Adding a Hash
Crypto++ can be a challenge when attempting to add new algorithms, especially for new users. This article will discuss how to add a new hash algorithm to the library. There's nothing revolutionary about this article. Rather, it walks you through the steps you would likely take on your own while explaining why the library does some things. It may also help with understanding the use of Curiously Recurring Template Pattern in the library.
The example below adds IdentityHash
, which is a hash that copies the first N
bytes of input to an internal buffer and then provides it as the hashed data. N
is a template parameter, and it represents the digest size of the hash. The new hash derives from HashTransformation
as a base class.
While not readily apparent, the IdentityHash
may be useful for "raw" signing a hash under a private key. For example, the technique was used at Sign precomputed hash with ECDSA or DSA on Stack Overflow to sign an existing hash. From the security engineering perspective, you should avoid doing this because it disgorges the message to be signed from the digest; and it puts the signature scheme at risk of substitution attacks. Put another way, you may not know what you are signing. Also see Whether to hash-then-sign with Dilithium and Falcon? on the Spasm mailing list.

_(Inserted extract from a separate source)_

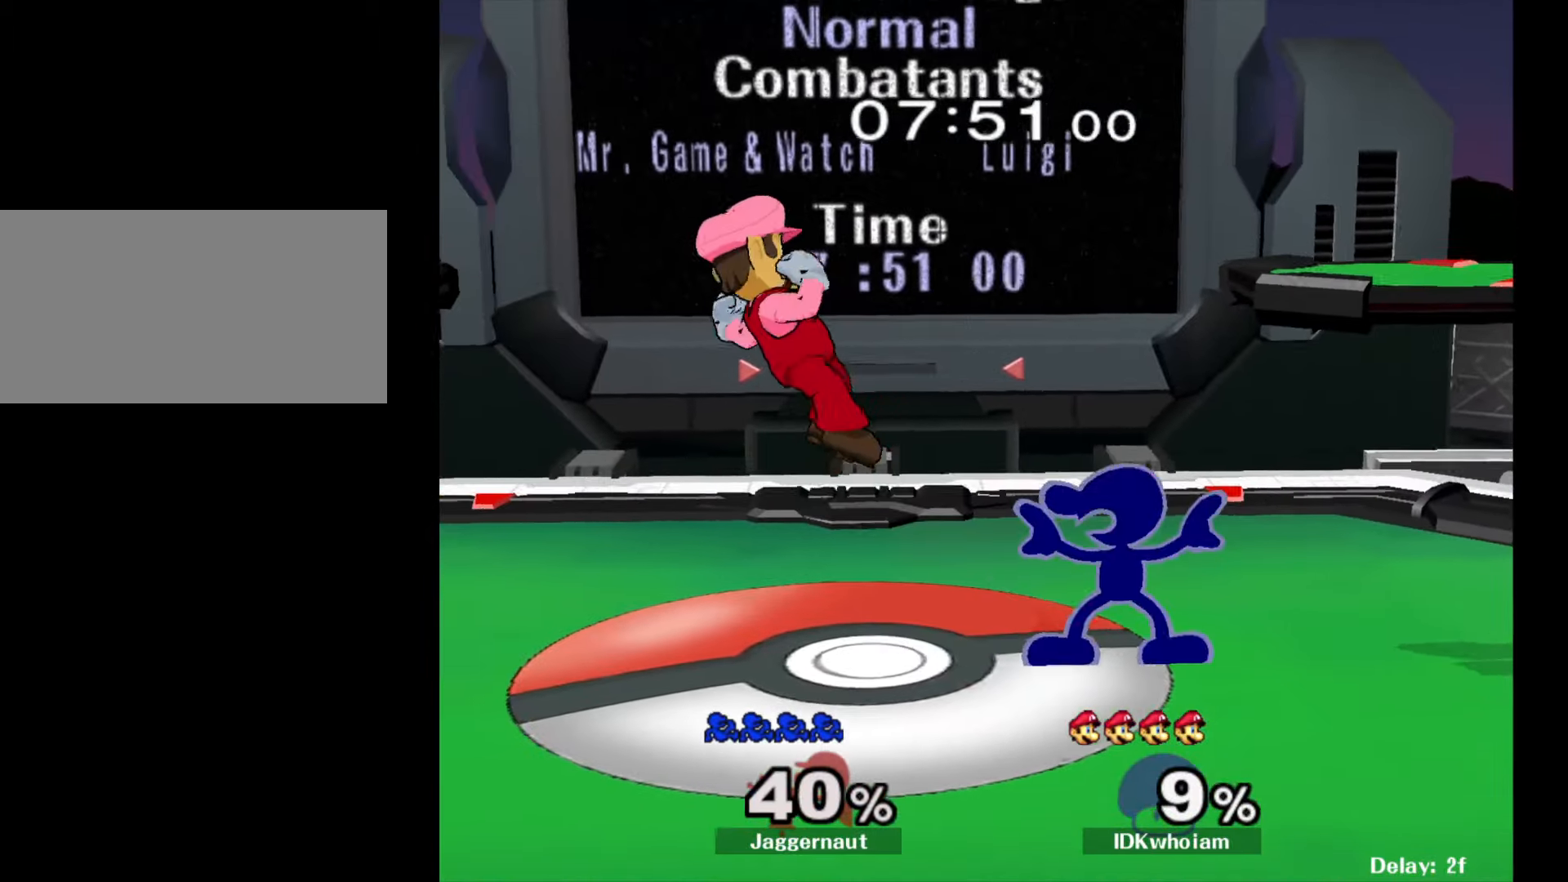
{"buttons": ["Y"], "left_stick": "left", "right_stick": "center", "events": [[134, "R1", "up"], [217, "Y", "down"], [250, "Y", "up"], [417, "Y", "down"], [500, "left_stick", "left"]]}
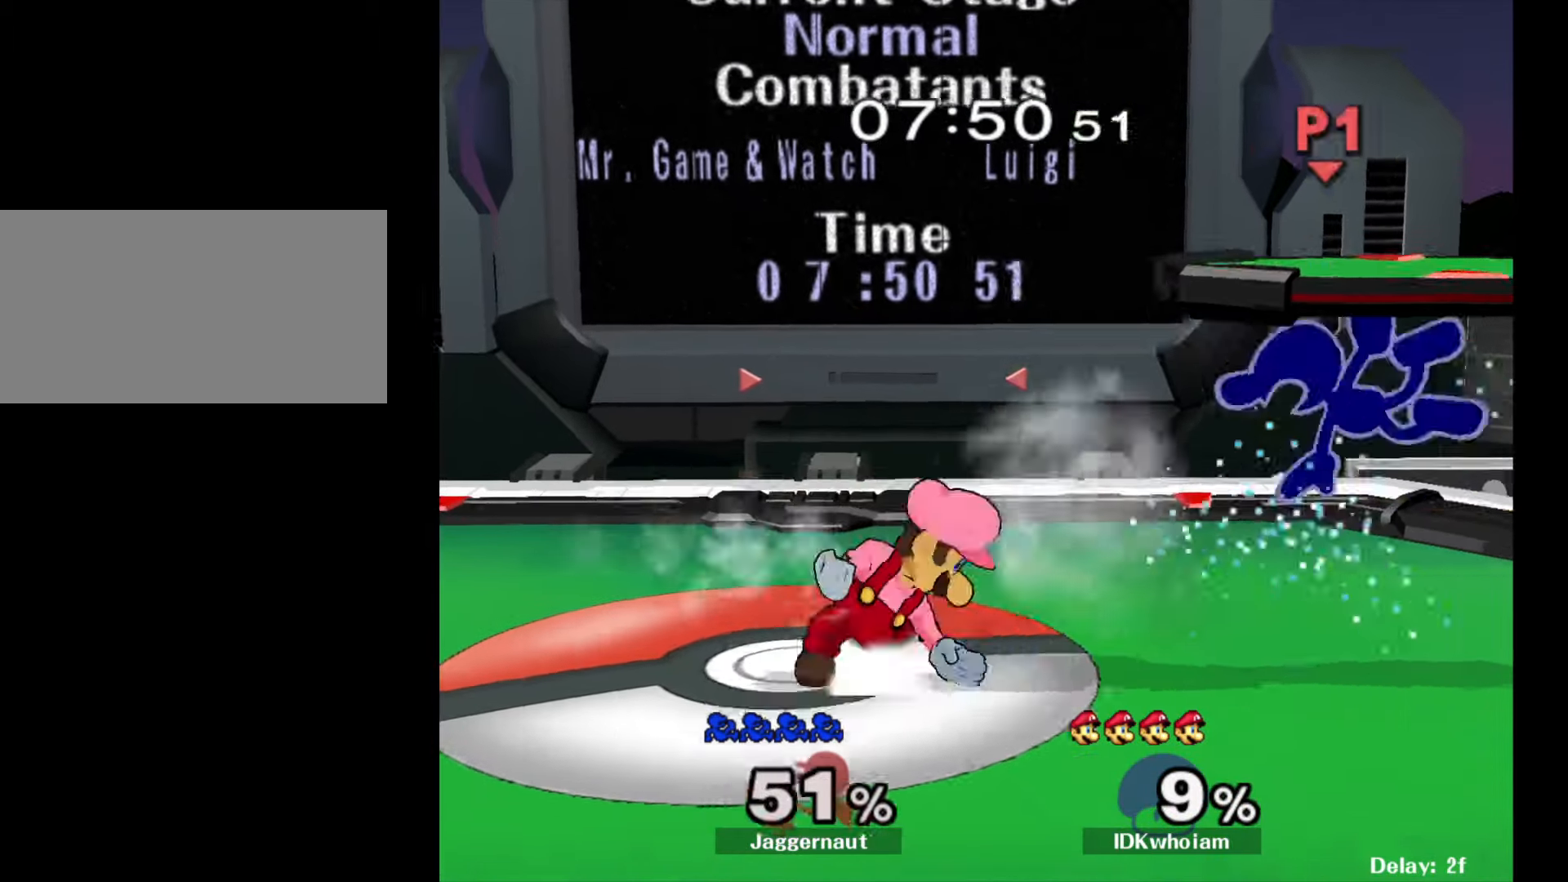
{"buttons": ["Y"], "left_stick": "left", "right_stick": "center", "events": [[50, "Y", "up"], [250, "left_stick", "center"], [417, "left_stick", "left"], [484, "Y", "down"]]}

Modern hashes, like BLAKE2, are designed to operate both with and without a key. If you have a hash that can operate both ways, then use a MessageAuthenticationCode
instead of a HashTransformation
as a base class.
HashTransformation
HashTransformation
is the base class to use for hash classes. The interface is defined in cryptlib.h
and most methods have a default implementation. There are three or four items that you need to add to get a working hash.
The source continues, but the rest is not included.